* [TEXT SECTION]
CHICAGO - Even in the water-rich Great Lakes region, the days of unlimited access to the resource could be over.
“There will be no uncontested future water withdrawals in the Great Lakes basin,” Russell Van Herik, of the Great Lakes Protection Fund, predicted yesterday at a major conference attended by 650 people from 30 countries.
He spoke at DePaul University's Lincoln Park campus during a joint symposium by the International Association for Great Lakes Research and the International Lake Environment Committee.
Mr. Herick and others have been concerned for years about the possibility that some of the region's water someday could be diverted to other parts of North America or shipped to other parts of the world despite the enormous costs that make such ideas seem remote.
Mr. Herick is executive director of a multi-state agency that governors formed to help fund Great Lakes research.
“We are seeing some conflicts. More states are paying attention to water use,” said Dick Bartz, an Ohio Department of Natural Resources official who has advised Gov. Bob Taft and Ohio DNR Director Sam Speck on the issue.
Fearing a showdown could be inevitable as global water shortages become more acute, the region's eight governors and two Canadian premiers met in Niagara Falls, N.Y., two years ago this month to start working on a plan intended to head off such threats by tightening legal loopholes.
But to meet the test of international trade law, officials feel they need to prove water is being used conservatively within the region itself. They went beyond merely requiring that future users do no harm to the lake ecology by proposing that a benefit be achieved.

* [DATASET EXTRACT]
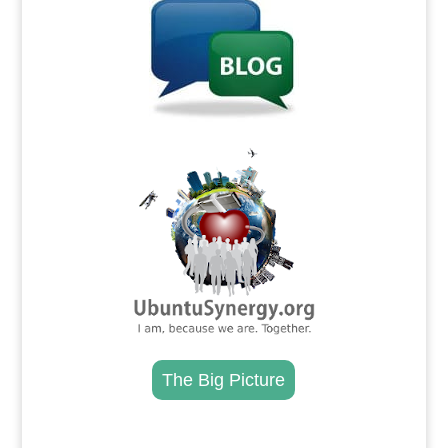
.
The Big Picture
.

* [EXERCISE GOAL]
Rewrite the part of the Great Lakes water text starting at "CHICAGO - Even" and ending at "Great Lakes research.", substituting "meeting" for "symposium".

* [RESULT OF THIS TASK]
CHICAGO - Even in the water-rich Great Lakes region, the days of unlimited access to the resource could be over.
“There will be no uncontested future water withdrawals in the Great Lakes basin,” Russell Van Herik, of the Great Lakes Protection Fund, predicted yesterday at a major conference attended by 650 people from 30 countries.
He spoke at DePaul University's Lincoln Park campus during a joint meeting by the International Association for Great Lakes Research and the International Lake Environment Committee.
Mr. Herick and others have been concerned for years about the possibility that some of the region's water someday could be diverted to other parts of North America or shipped to other parts of the world despite the enormous costs that make such ideas seem remote.
Mr. Herick is executive director of a multi-state agency that governors formed to help fund Great Lakes research.